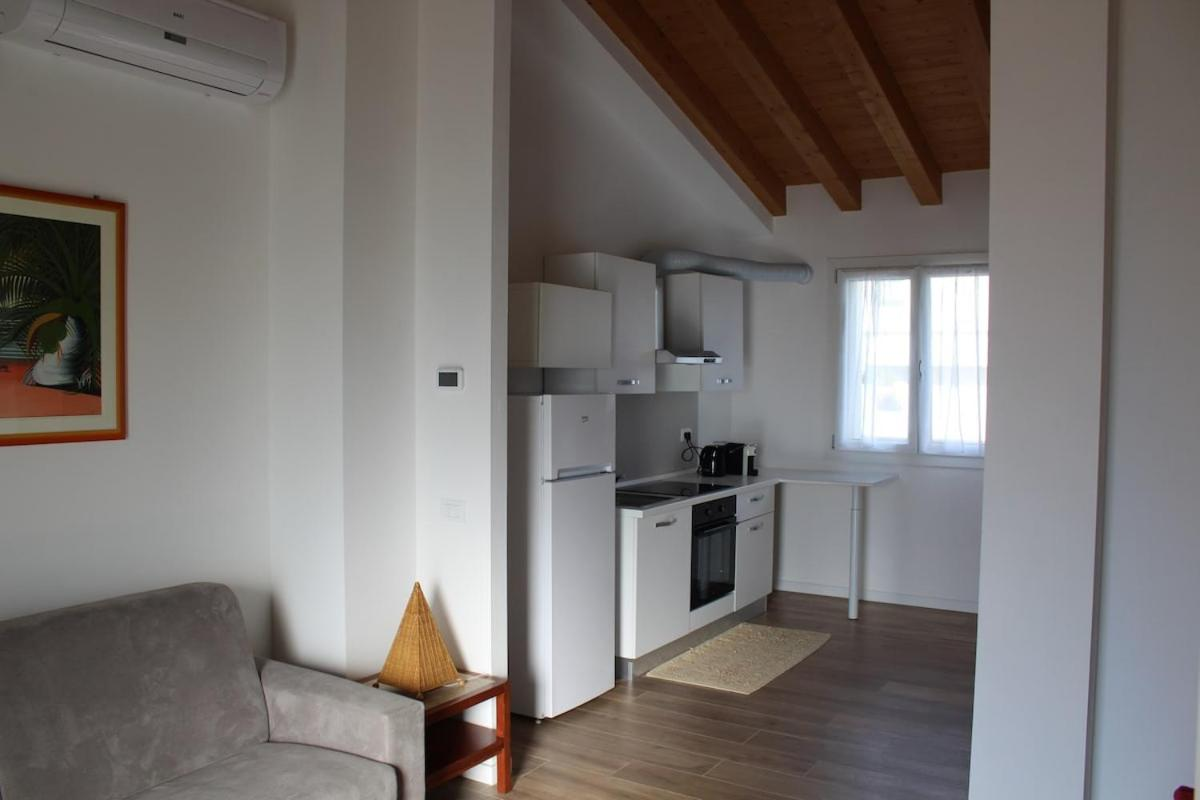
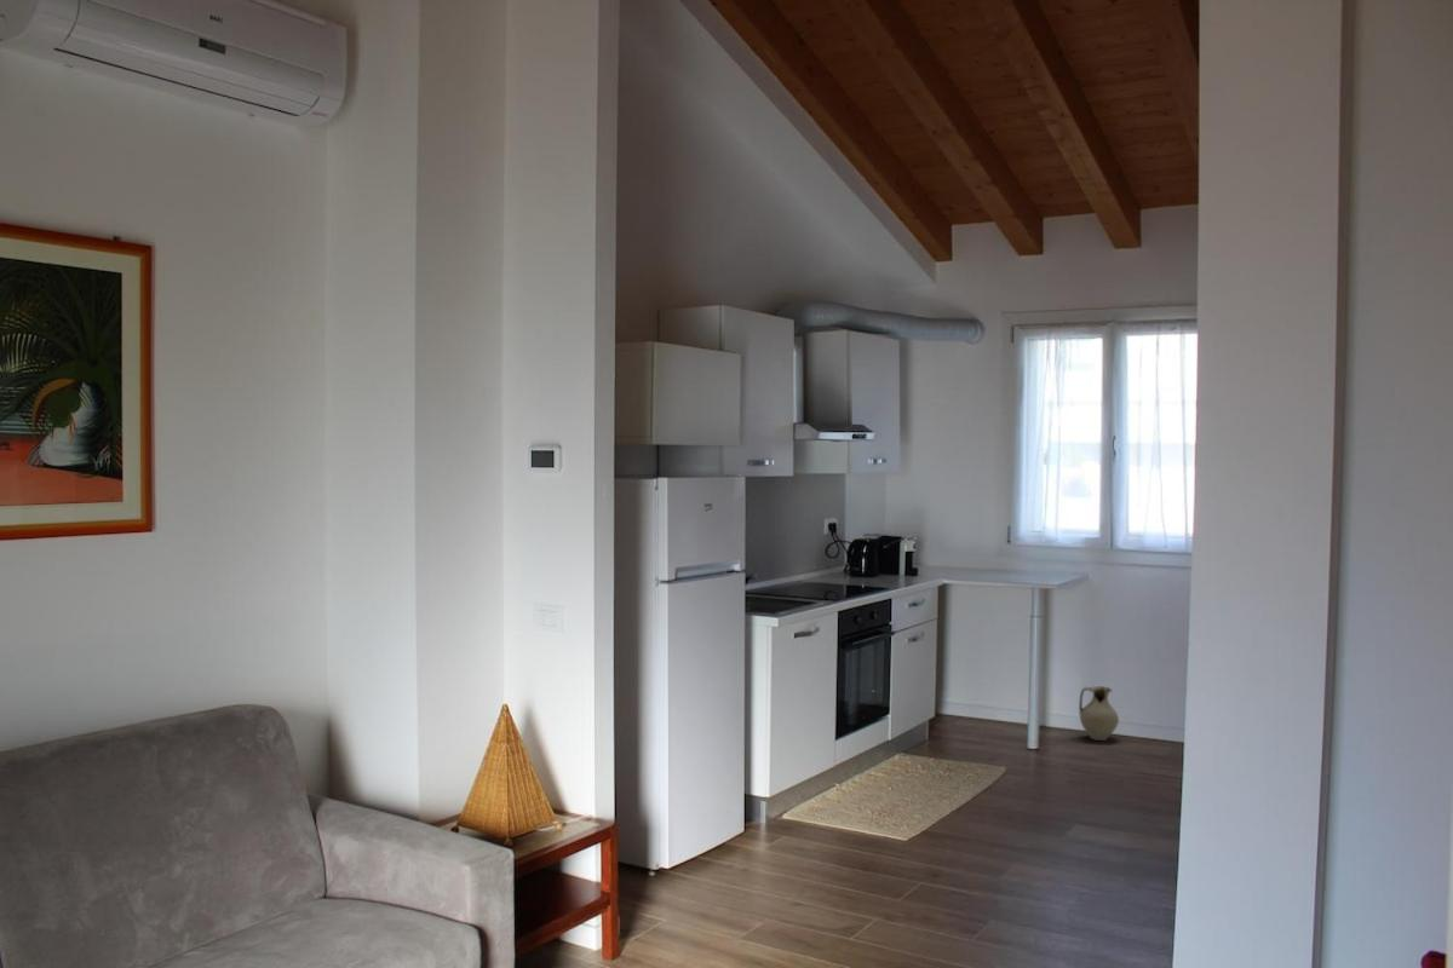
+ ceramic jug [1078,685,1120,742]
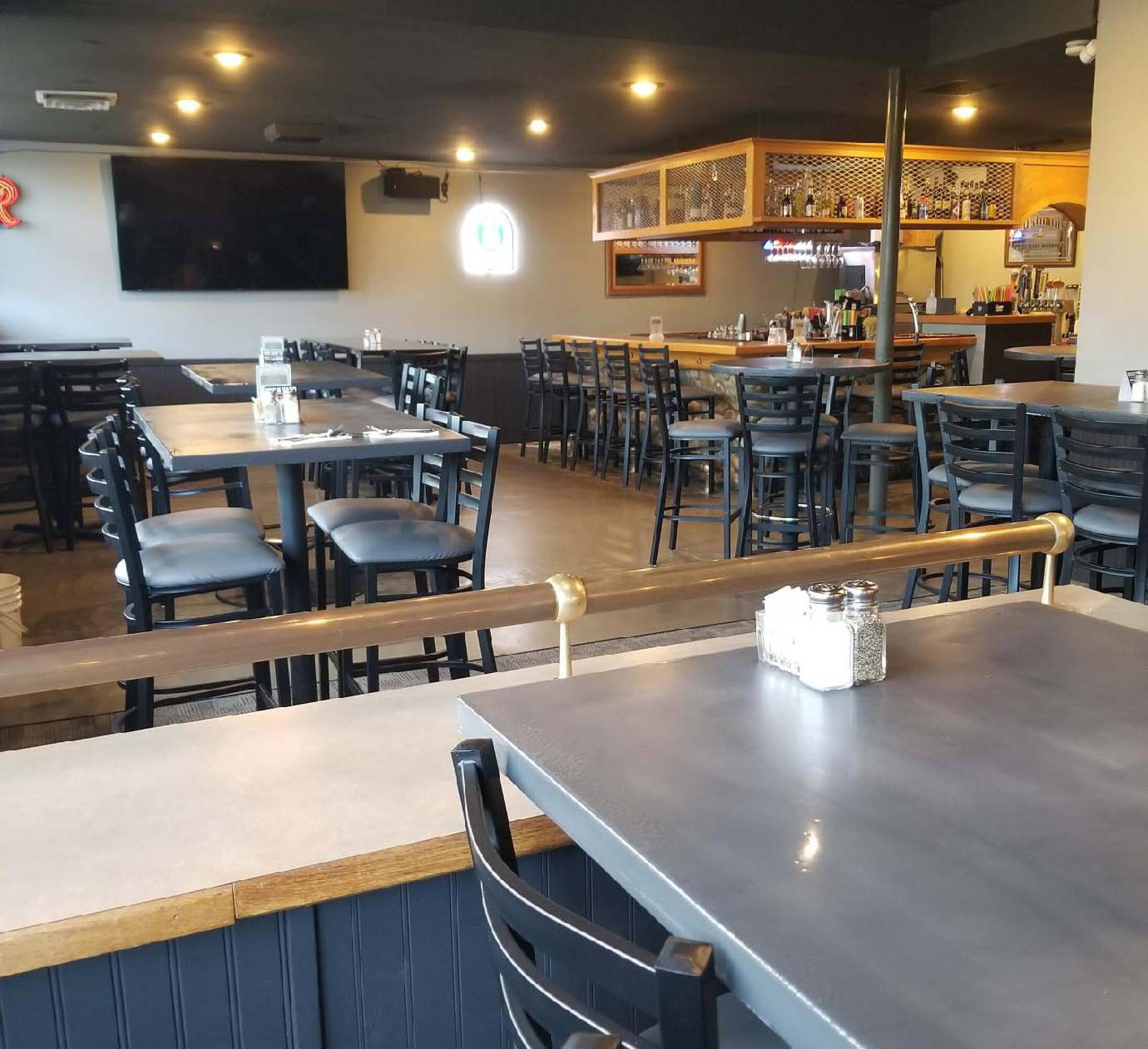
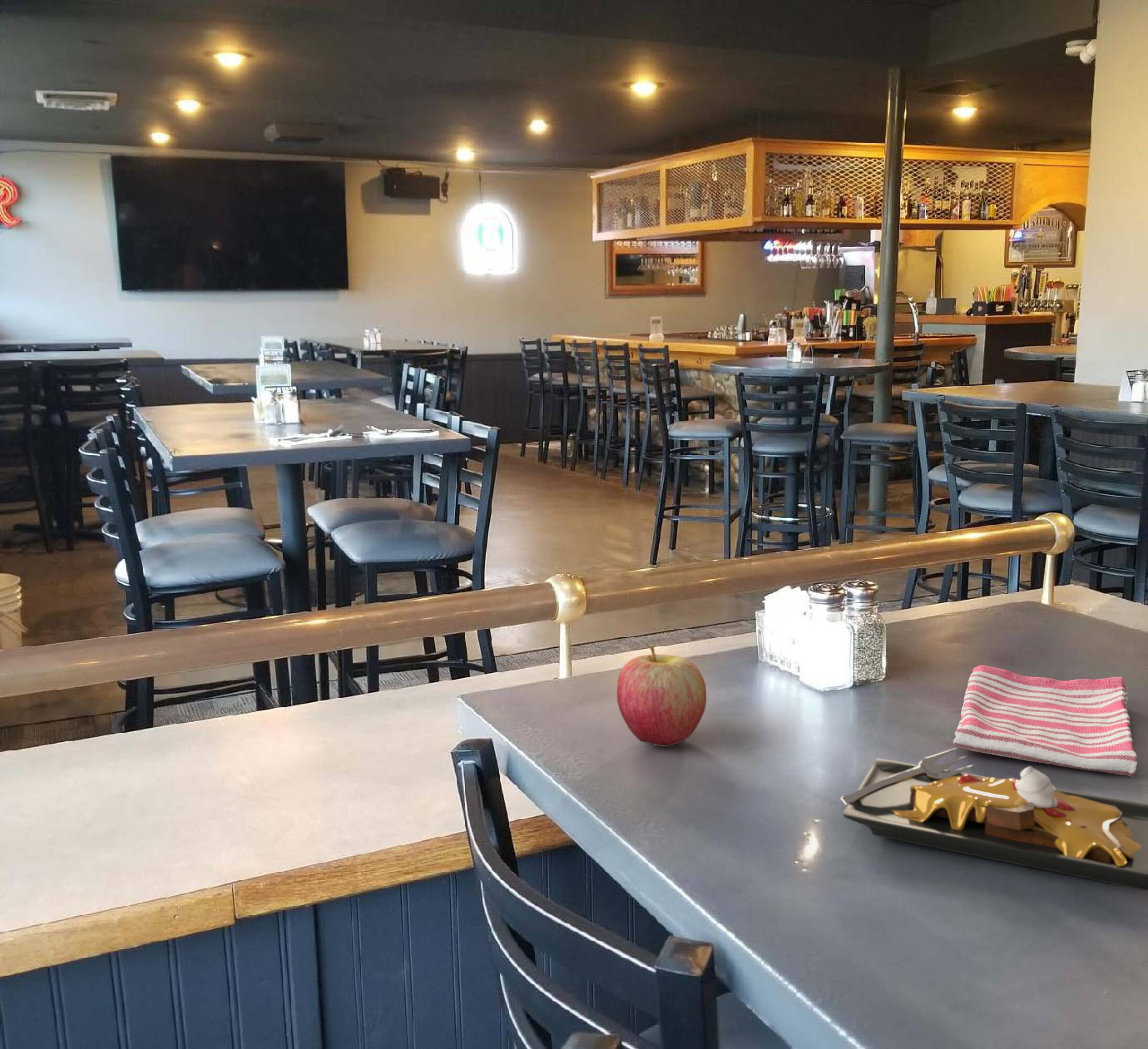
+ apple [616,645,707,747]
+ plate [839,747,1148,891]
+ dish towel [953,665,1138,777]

--

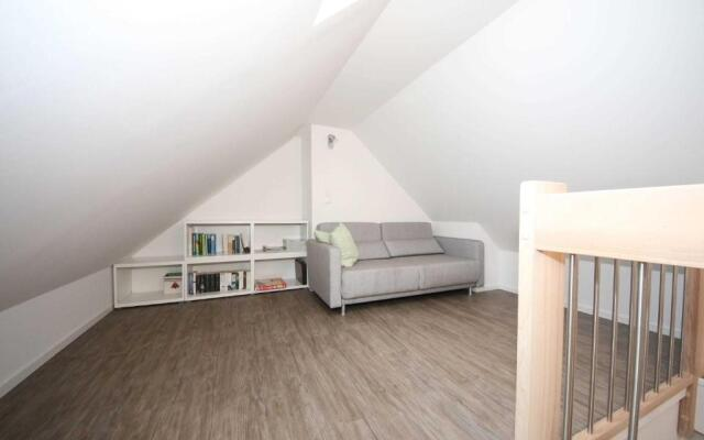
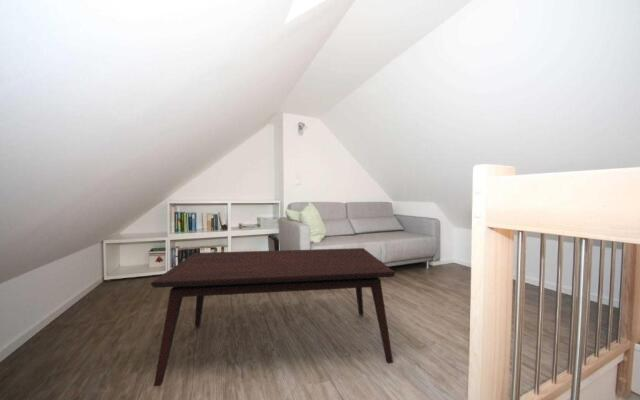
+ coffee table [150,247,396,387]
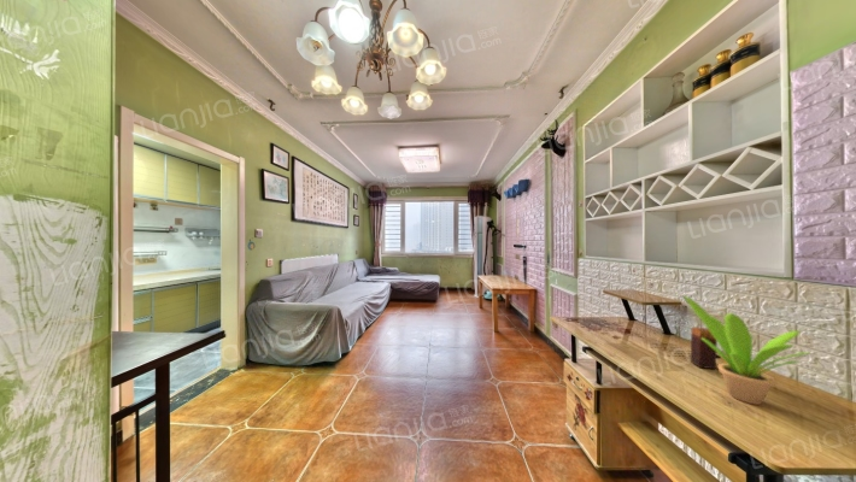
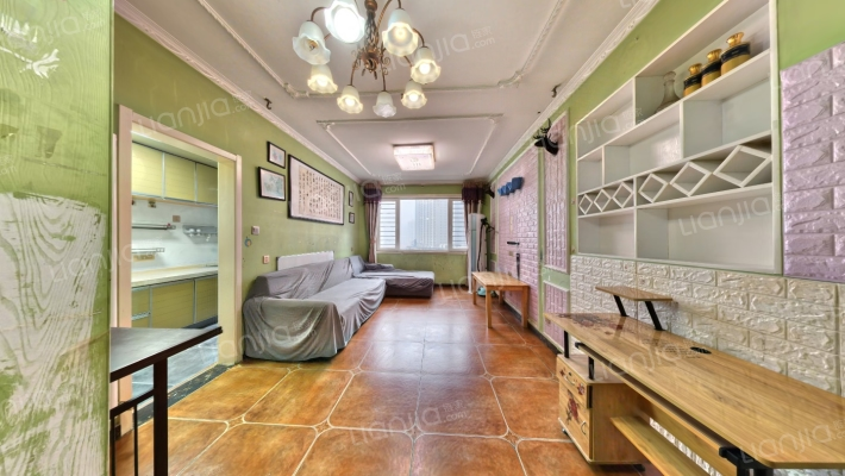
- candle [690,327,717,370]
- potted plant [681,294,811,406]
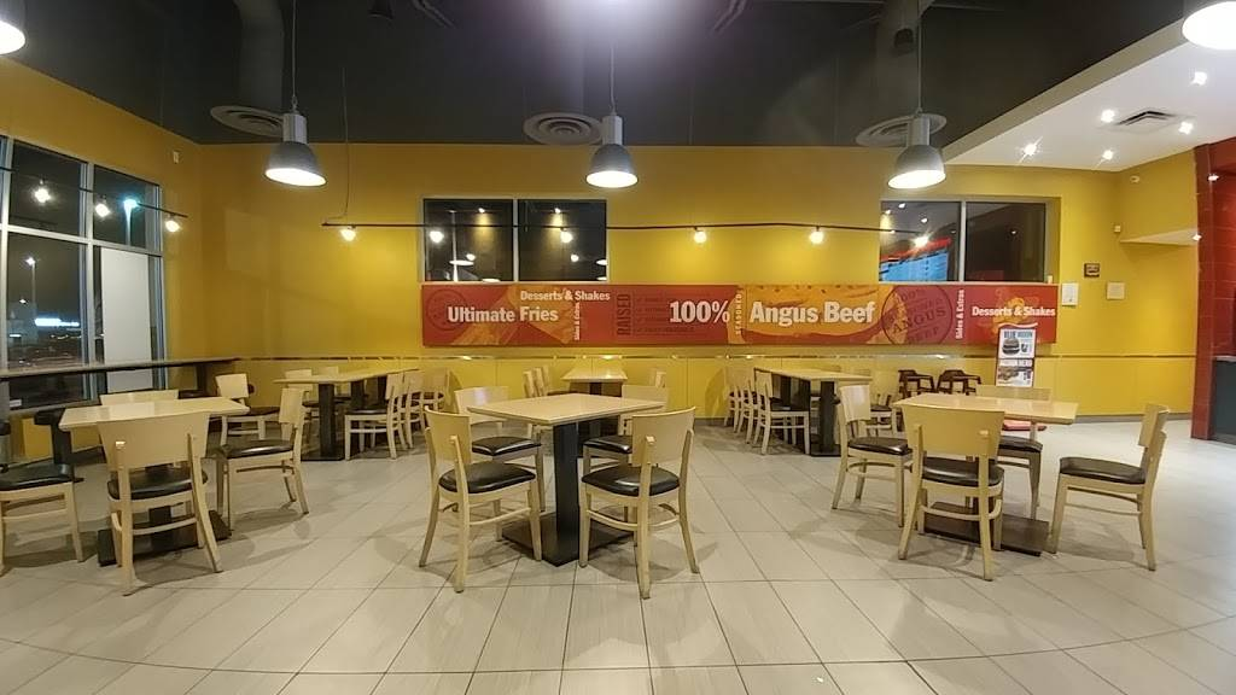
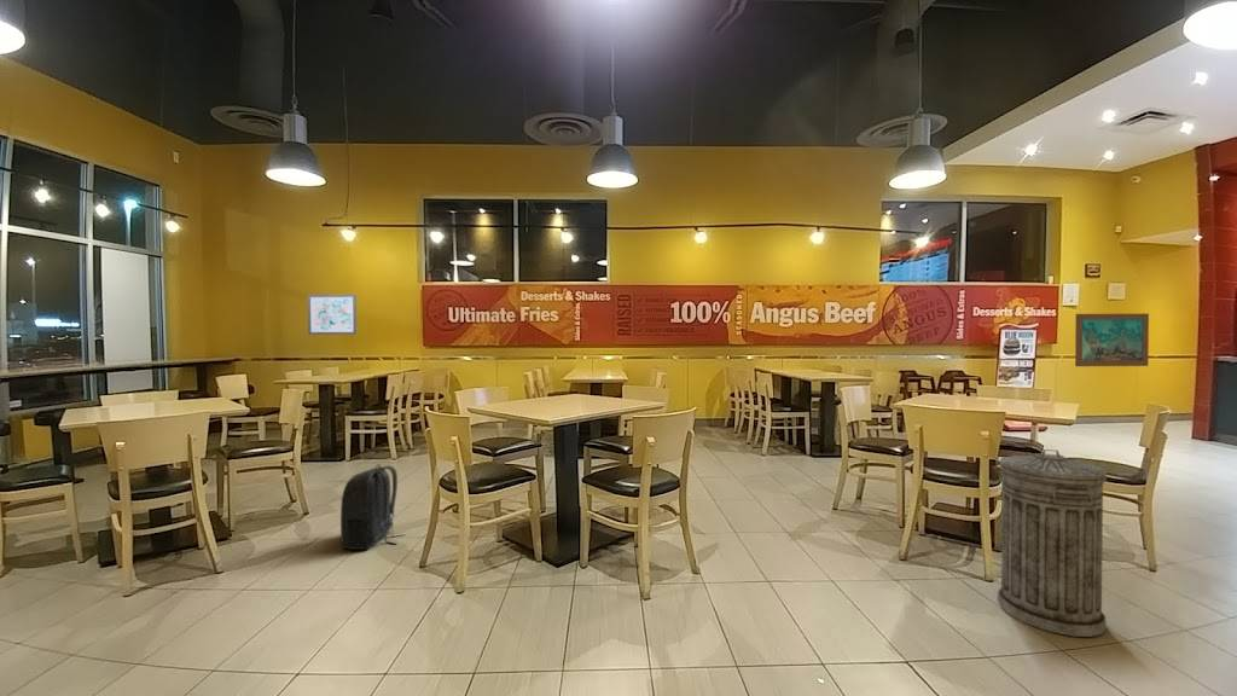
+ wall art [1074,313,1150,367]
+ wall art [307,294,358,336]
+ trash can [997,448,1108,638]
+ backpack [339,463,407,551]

== YOUR GOAL ==
Filter the entries above down to the lines that hold the word "wall", and copy those lines.

== TASK RESPONSE ==
+ wall art [1074,313,1150,367]
+ wall art [307,294,358,336]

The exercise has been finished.